-- Dokumentabschnitt --
::::
8. Volkswagen Bukarest Halbmarathon – Laufen im Paris des Ostens oder die vergessene Metropole (21,1 km/HM)

Welche Stadt wird auch „Paris des Ostens“ genannt? Ist es Prag, Beirut, Irkutsk oder gar Shanghai? Richtig sind alle vier Antworten. Kaum ein Beiname wird so häufig für eine Stadt verwendet wie „Paris des Ostens“. Fast ein Dutzend Städte weltweit gibt es, die sich mit der klangvollen Metapher schmücken. Wenn man Bukarest einmal erkundet hat, versteht man, dass auch Bukarest zu diesem illustren Städtepool gehört – zu Recht.

Aber auch ein weiterer interessanter Sightseeing-Punkt zieht an. Die Gigantomanie kommunistischer Baukunst, die sich nun ausschließlich und wirklich nur so in Bukarest bestaunen lässt.

Denn hier steht das zweitgrößte Verwaltungsgebäude der Welt, nach dem Pentagon in Washington. Der Name ist so eindrucksvoll und dennoch so gegensätzlich wahr, wie es die damalige Lebenswirklichkeit zu ließ – Palast des Volkes, heute Sitz des rumänischen Parlaments. Das Volk hatte wohl nur an einem Tag wirkliche Macht, dem 21. Dezember 1989, an dem das Regime Ceausescu‘s gestürzt wurde.
::::
-- Zu verwendende Datensätze --
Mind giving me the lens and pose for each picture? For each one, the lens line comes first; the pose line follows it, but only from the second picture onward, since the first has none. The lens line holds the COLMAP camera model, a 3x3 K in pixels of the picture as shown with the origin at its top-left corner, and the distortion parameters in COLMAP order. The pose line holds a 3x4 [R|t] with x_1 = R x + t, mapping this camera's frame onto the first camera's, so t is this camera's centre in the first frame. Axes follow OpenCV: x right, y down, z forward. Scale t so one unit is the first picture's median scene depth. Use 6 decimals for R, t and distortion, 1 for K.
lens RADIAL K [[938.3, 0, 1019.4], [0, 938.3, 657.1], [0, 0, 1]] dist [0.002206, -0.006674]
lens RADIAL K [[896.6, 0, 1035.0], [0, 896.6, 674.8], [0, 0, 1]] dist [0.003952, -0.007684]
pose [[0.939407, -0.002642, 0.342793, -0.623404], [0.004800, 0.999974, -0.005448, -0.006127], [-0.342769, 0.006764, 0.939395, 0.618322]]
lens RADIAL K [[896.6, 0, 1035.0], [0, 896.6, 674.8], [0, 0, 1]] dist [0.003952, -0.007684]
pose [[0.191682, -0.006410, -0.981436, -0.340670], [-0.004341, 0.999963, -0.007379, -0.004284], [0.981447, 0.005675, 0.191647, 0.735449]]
::::
-- Erforderliche Schritte --
a: An welchem Tag wurde laut dem Dokumentabschnitt das Regime Ceausescus gestürzt?
b: Gib sämtliche Datensätze Zeile für Zeile unverändert wieder.

-- Antworten je Aufgabe --
a: Am 21. Dezember 1989.

b:
Mind giving me the lens and pose for each picture? For each one, the lens line comes first; the pose line follows it, but only from the second picture onward, since the first has none. The lens line holds the COLMAP camera model, a 3x3 K in pixels of the picture as shown with the origin at its top-left corner, and the distortion parameters in COLMAP order. The pose line holds a 3x4 [R|t] with x_1 = R x + t, mapping this camera's frame onto the first camera's, so t is this camera's centre in the first frame. Axes follow OpenCV: x right, y down, z forward. Scale t so one unit is the first picture's median scene depth. Use 6 decimals for R, t and distortion, 1 for K.
lens RADIAL K [[938.3, 0, 1019.4], [0, 938.3, 657.1], [0, 0, 1]] dist [0.002206, -0.006674]
lens RADIAL K [[896.6, 0, 1035.0], [0, 896.6, 674.8], [0, 0, 1]] dist [0.003952, -0.007684]
pose [[0.939407, -0.002642, 0.342793, -0.623404], [0.004800, 0.999974, -0.005448, -0.006127], [-0.342769, 0.006764, 0.939395, 0.618322]]
lens RADIAL K [[896.6, 0, 1035.0], [0, 896.6, 674.8], [0, 0, 1]] dist [0.003952, -0.007684]
pose [[0.191682, -0.006410, -0.981436, -0.340670], [-0.004341, 0.999963, -0.007379, -0.004284], [0.981447, 0.005675, 0.191647, 0.735449]]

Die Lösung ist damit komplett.